"Früher hatten CAS-Entscheidungen Rechtskraft für sich, jetzt können sie vor jedem Gericht eines Mitgliedstaats angefochten werden, und das Gericht muss vollständig prüfen. Im Grunde genommen sind sie damit keine rechtskräftige Entscheidung mehr", kommentiert der Anwalt Mark E. Orth den Antrag der Generalanwältin Tamara Ćapeta vor dem Europäischen Gerichtshof.
Kern des Antrags ist, ob ein Schiedsspruch mit dem Grundrecht auf effektiven Rechtsschutz vereinbar ist, der von einem Gericht außerhalb der Europäischen Union überprüft wird. Und das auch nicht dem Europäischen Gerichtshof vorlegen kann.
Alle in Verbänden betroffen
Damit stelle sie die Wirkung von Entscheidungen des Internationalen Sportgerichtshofes CAS maßgeblich in Frage. Für den Sport hat das gravierende Auswirkungen. Früher konnte beispielsweise der Fußball-Weltverband seine Rechtsauffassung über das CAS durchsetzen und dann mit seinem autonomen Regelwerk erzwingen.
Orth sagt: "Das ist jetzt nicht mehr möglich.
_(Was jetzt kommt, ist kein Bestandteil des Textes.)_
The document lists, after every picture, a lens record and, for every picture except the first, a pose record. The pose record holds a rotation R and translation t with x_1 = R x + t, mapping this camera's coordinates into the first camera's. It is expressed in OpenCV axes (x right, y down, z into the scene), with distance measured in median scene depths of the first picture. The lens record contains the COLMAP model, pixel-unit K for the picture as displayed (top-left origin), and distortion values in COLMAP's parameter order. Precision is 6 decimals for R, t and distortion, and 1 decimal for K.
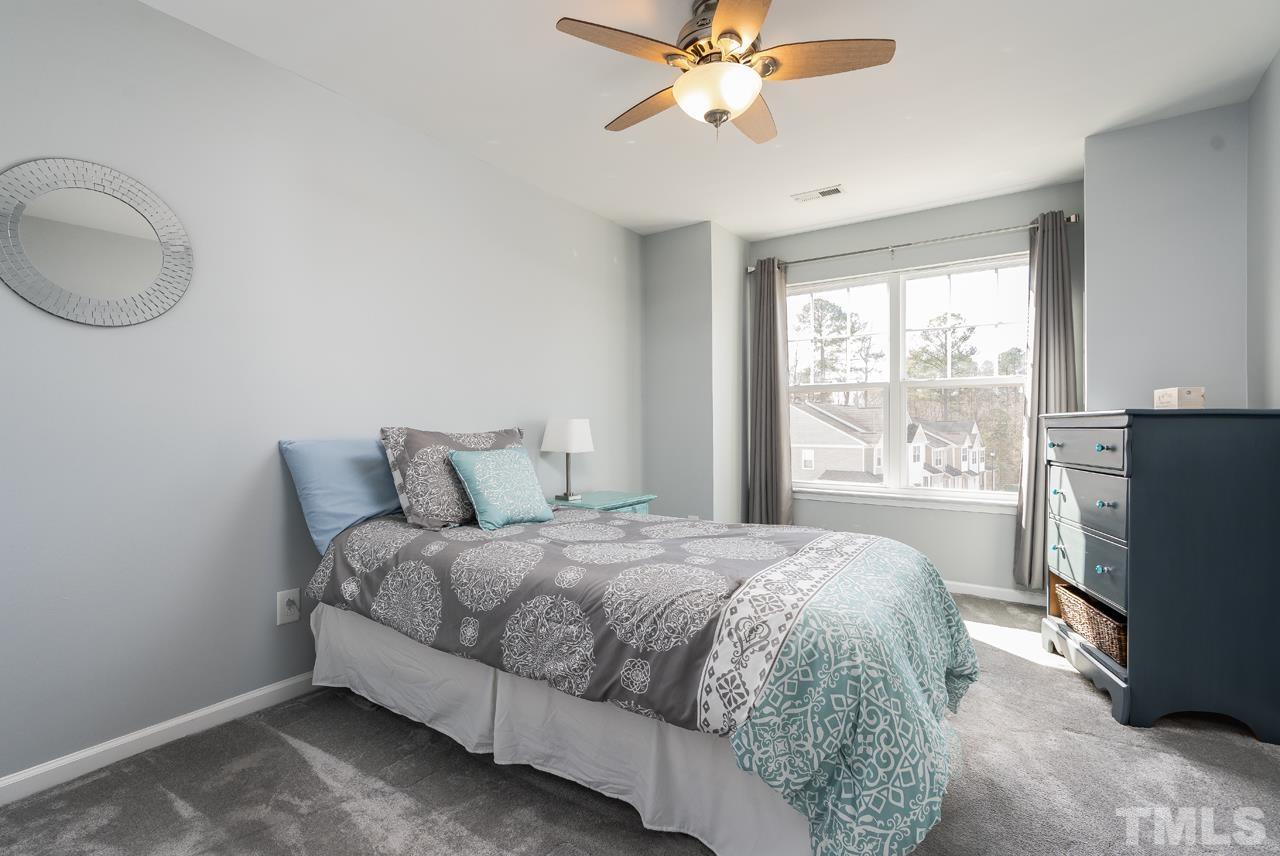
lens RADIAL K [[588.3, 0, 642.0], [0, 588.3, 427.7], [0, 0, 1]] dist [-0.011517, -0.000191]
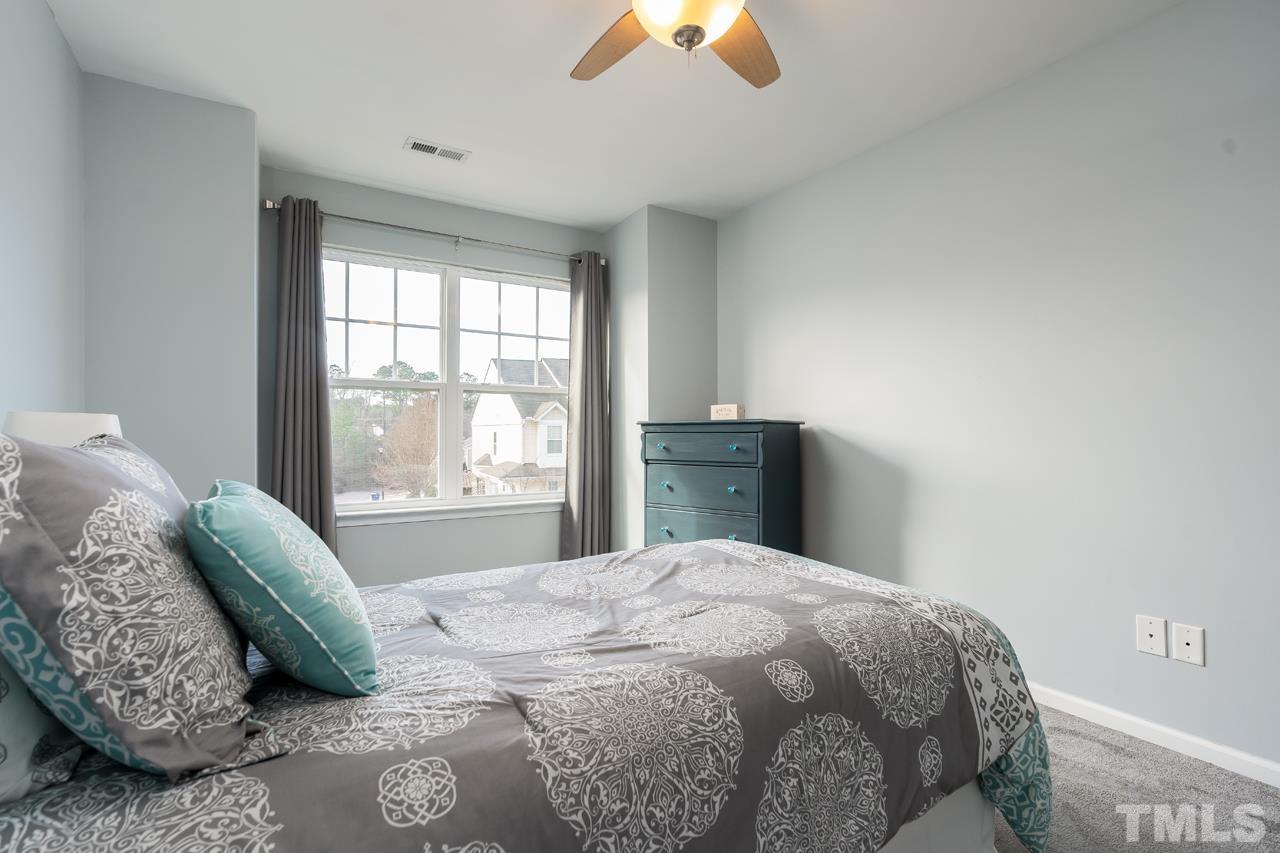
lens RADIAL K [[588.3, 0, 641.8], [0, 588.3, 424.0], [0, 0, 1]] dist [-0.011517, -0.000191]
pose [[0.401142, 0.012847, 0.915926, -0.415023], [0.002397, 0.999883, -0.015075, -0.000252], [-0.916013, 0.008243, 0.401064, 0.504723]]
Die Athleten können die Einhaltung europäischen Rechts vollständig überprüfen lassen und das eben auch vor einem Gericht eines Mitgliedstaats."
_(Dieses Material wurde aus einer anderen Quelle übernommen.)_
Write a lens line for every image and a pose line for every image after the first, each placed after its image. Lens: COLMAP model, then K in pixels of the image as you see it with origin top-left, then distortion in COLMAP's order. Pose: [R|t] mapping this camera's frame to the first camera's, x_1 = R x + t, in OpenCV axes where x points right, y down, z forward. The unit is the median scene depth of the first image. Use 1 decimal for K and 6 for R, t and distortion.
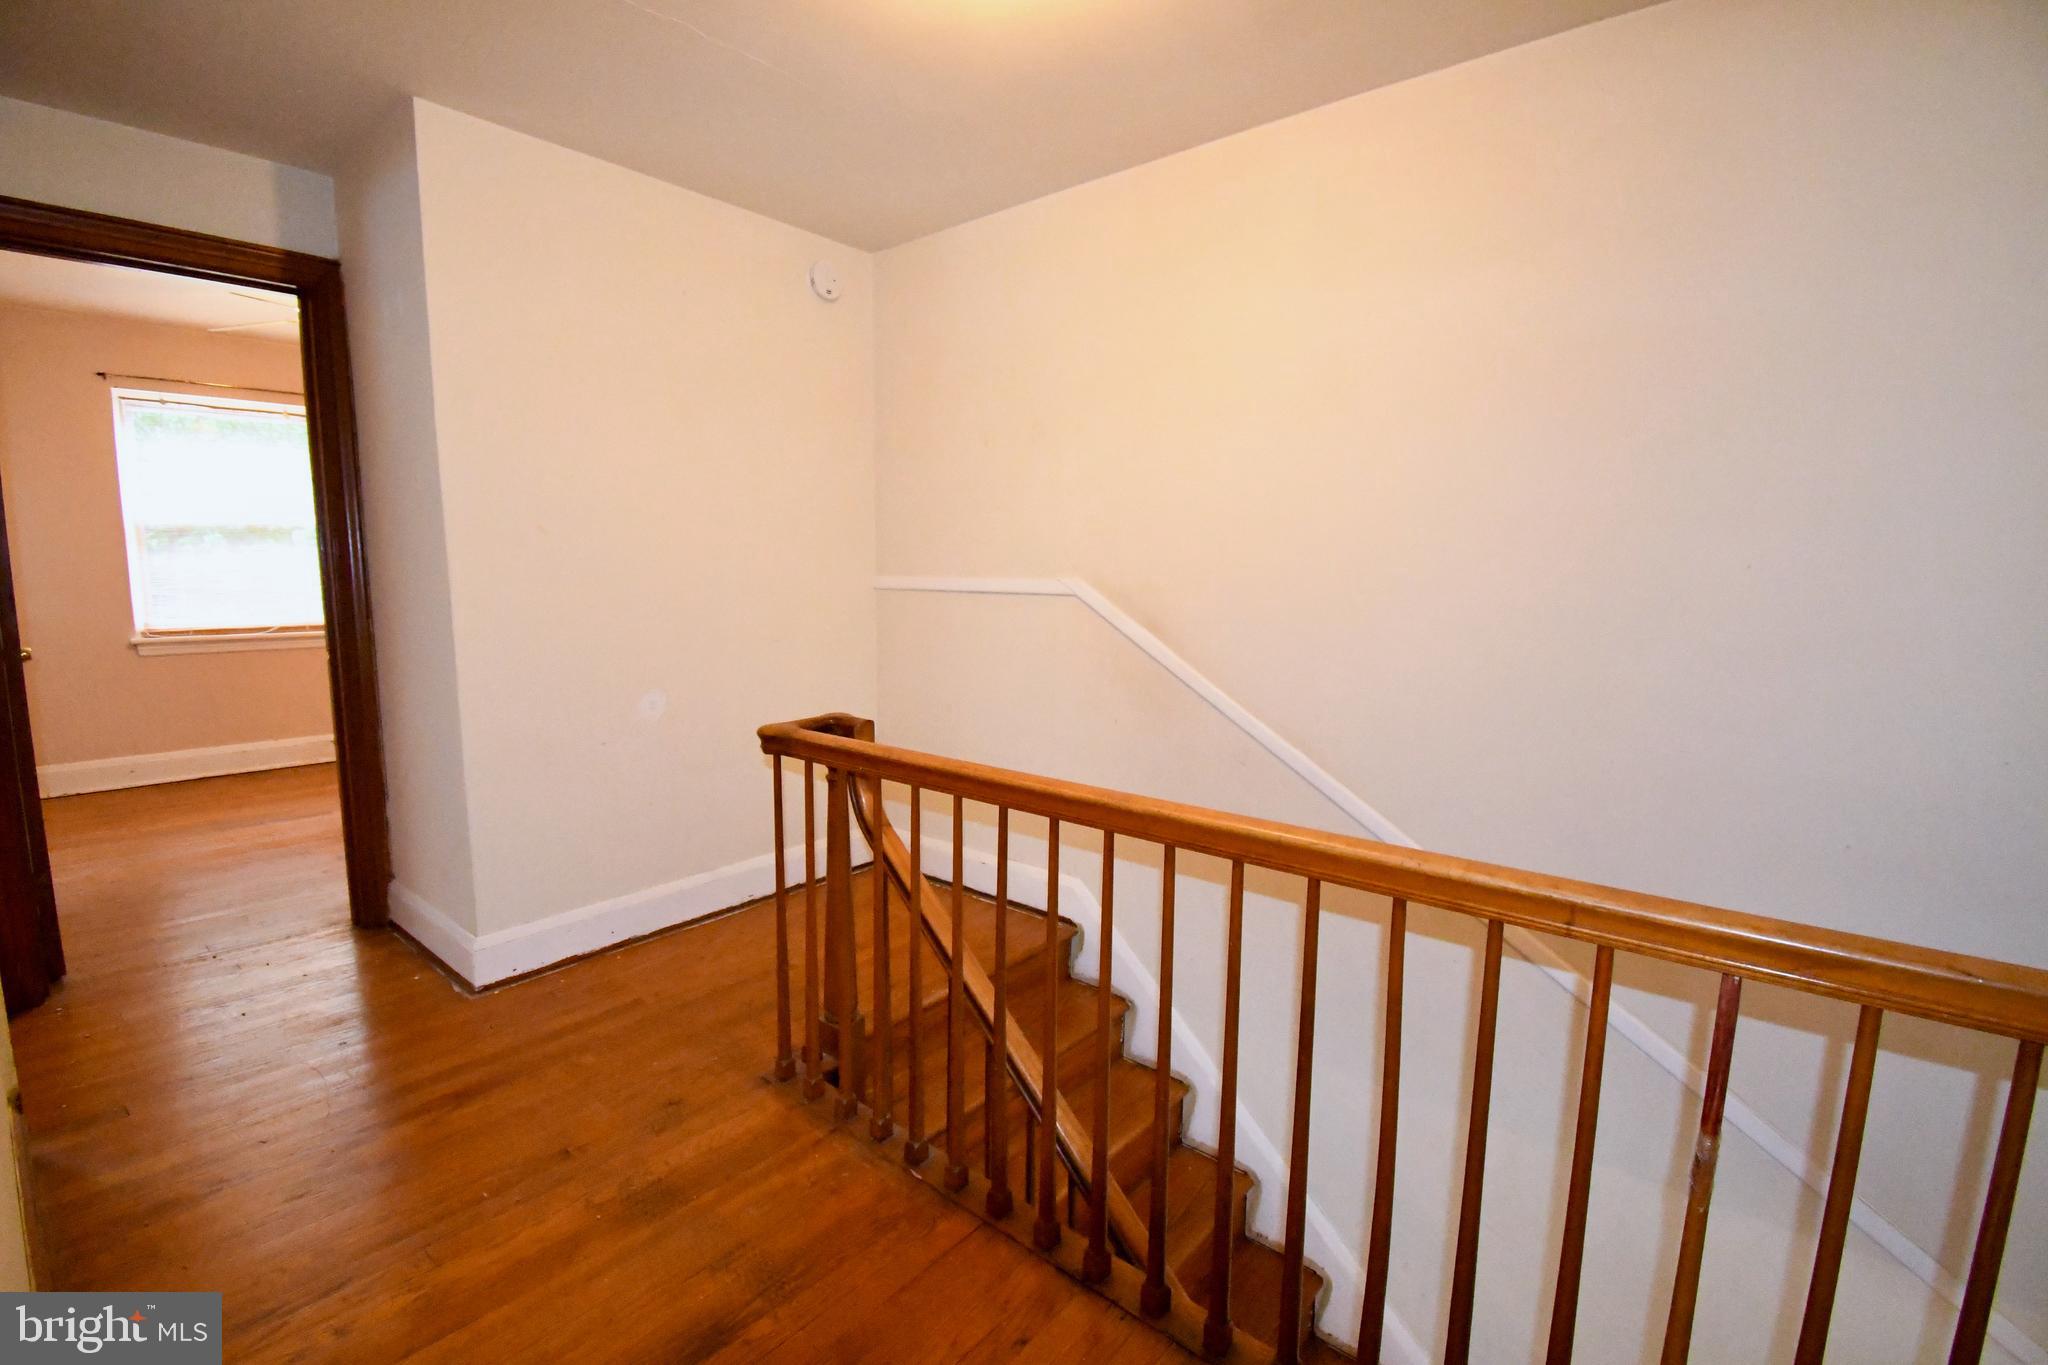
lens RADIAL K [[903.1, 0, 1025.7], [0, 903.1, 683.7], [0, 0, 1]] dist [0.029228, -0.032706]
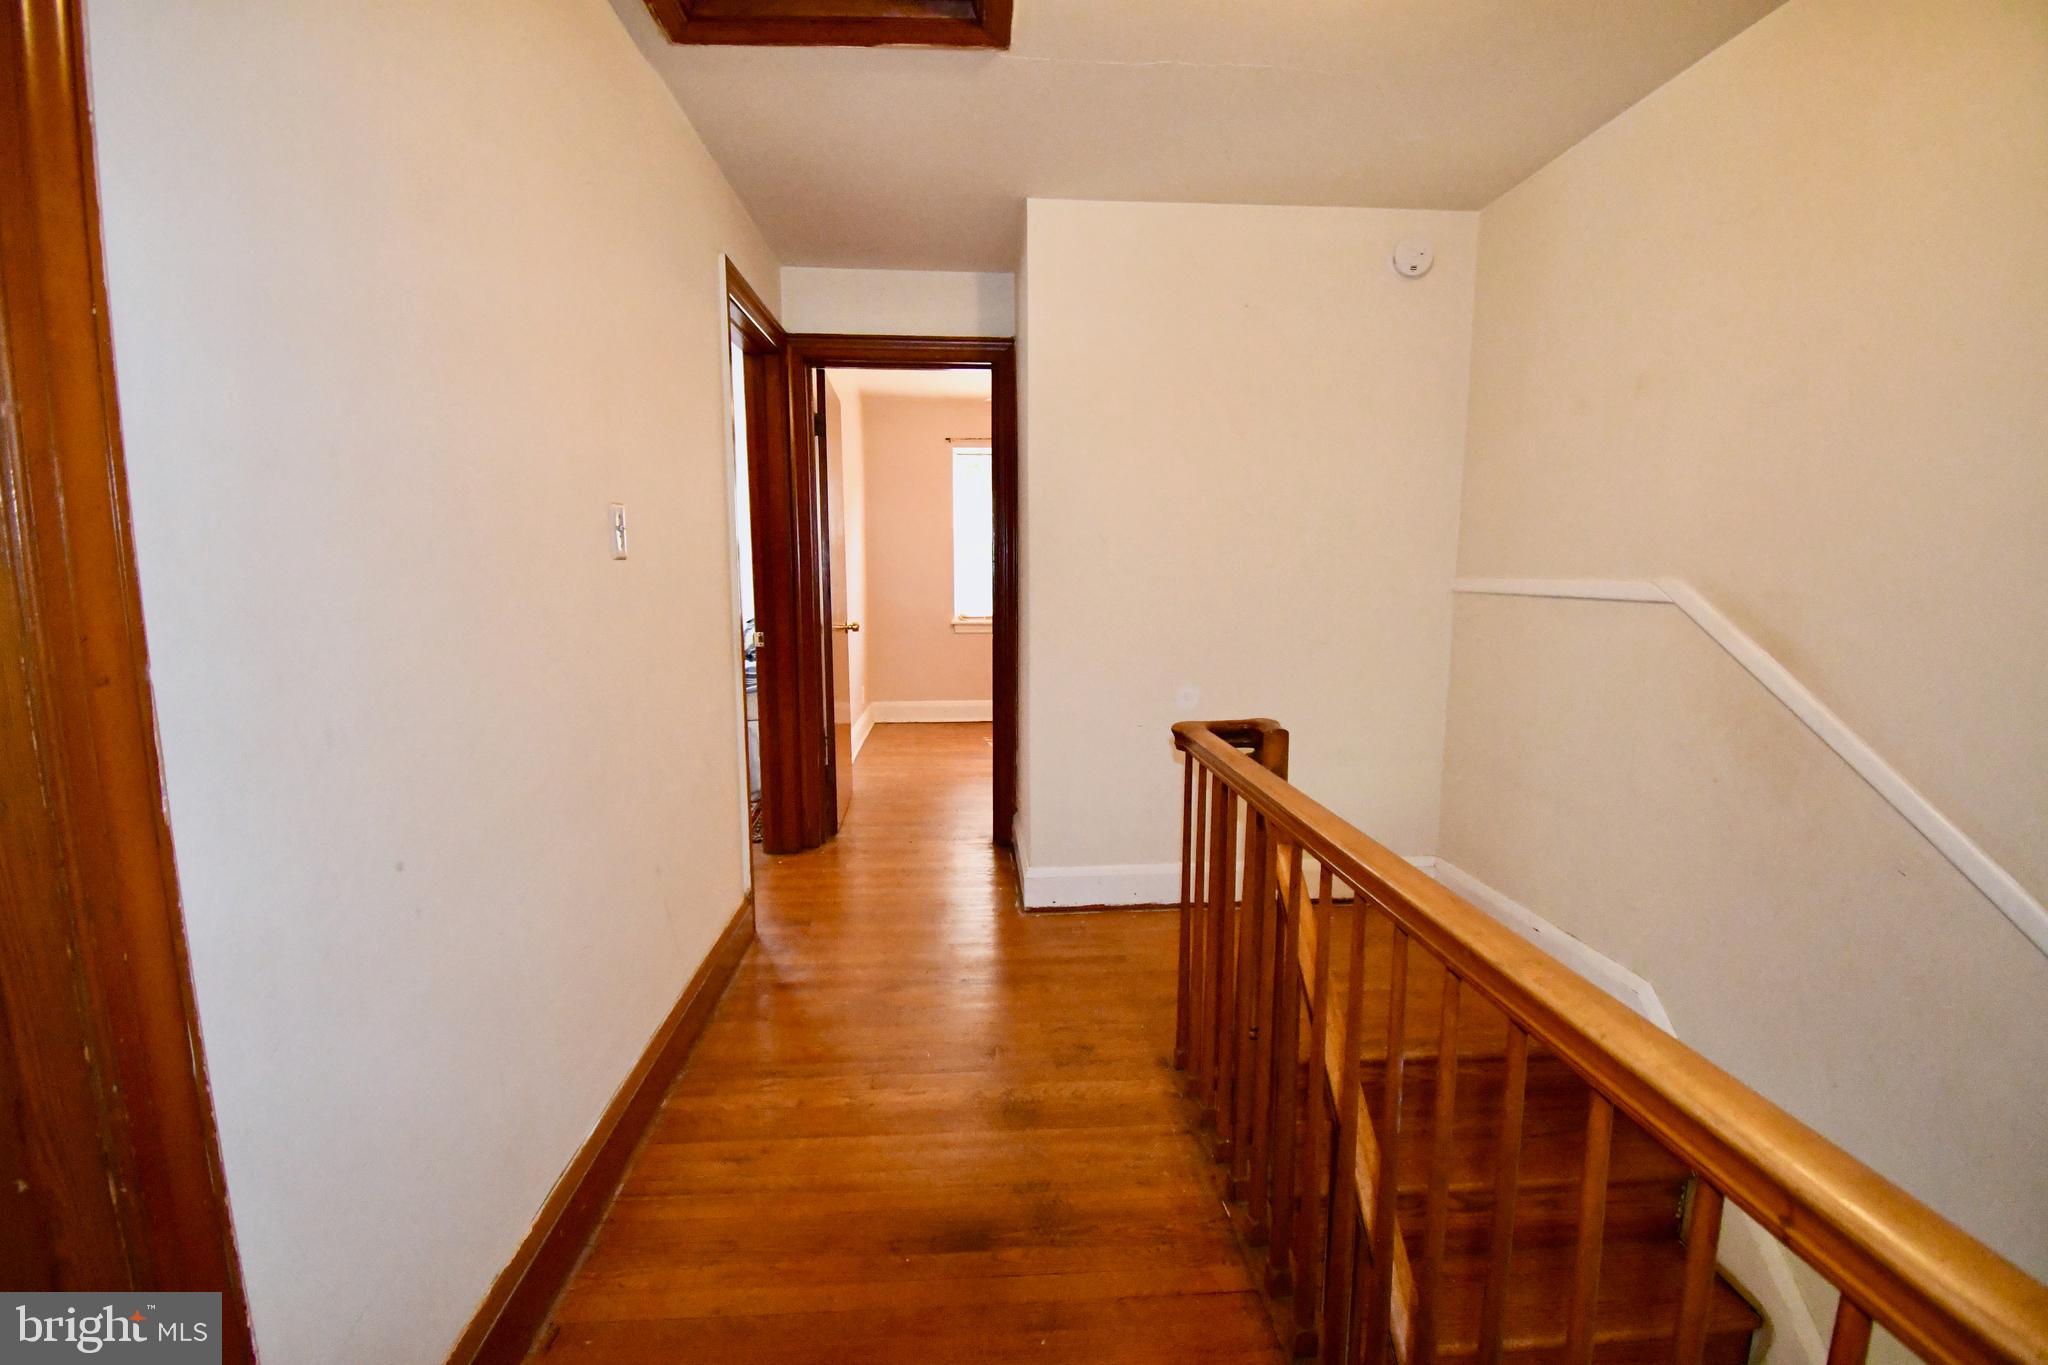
lens RADIAL K [[903.3, 0, 1025.6], [0, 903.3, 687.2], [0, 0, 1]] dist [-0.010332, -0.000202]
pose [[0.696490, 0.084982, -0.712516, 0.232490], [-0.083743, 0.995804, 0.036910, -0.011265], [0.712663, 0.033961, 0.700684, 0.114733]]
Das gilt nicht nur für die Athleten, sondern für alle, die einem Verband unterworfen sind. Im konkreten Fall handelte es sich um die Klage des RFC Seraing gegen die FIFA. Der belgische Klub hat die Transferrechte an einigen Spielern an die maltesische Investmentfirma Doyen verkauft. Dies verstieß gegen das FIFA-Regelwerk, der Weltverband verhängte eine Transfersperre und eine Geldstrafe.
Dagegen klagte Seraing vor dem CAS und unterlag. Auch die Berufung vor dem Schweizer Bundesgericht verlor Seraing. Damit war der CAS-Schiedsspruch rechtlich bindend, ein belgisches Handelsgericht nahm die Klage aus diesem Grund nicht an. Seraing klagte dagegen durch alle Instanzen, ein belgisches Revisionsgericht legte im September 2023 die Klage dem EuGH vor.
Sportrechtsexperte Orth: Kein Rechtsschutz durch den CAS
Für den Sportrechtsexperten Orth ist der Antrag der Generalanwältin folgenreich: "Es geht um effektiven Rechtsschutz, den die Europäische Union garantiert, und der ist eben nicht gewährleistet bei dem CAS-Verfahren. Das CAS-Verfahren ist zum einen zwingend. Man muss sich dem CAS-Verfahren unterwerfen und kann nicht vor ein ordentliches Gericht gehen."
Auch eine weitere Überprüfung des CAS-Entscheidungen sei nicht gewährleistet. Denn die Sportverbände mit ihren autonomen Vollstreckungsmechanismen können sie durchsetzen, ohne dass sie von juristischer Seite noch einmal überprüft werden können.
Sollte das EuGH aber dem Antrag von Generalanwältin Tamara Ćapeta folgen, wäre das ein Präzedenzfall. Die Entscheidung wird in etwa sechs Monaten gefällt.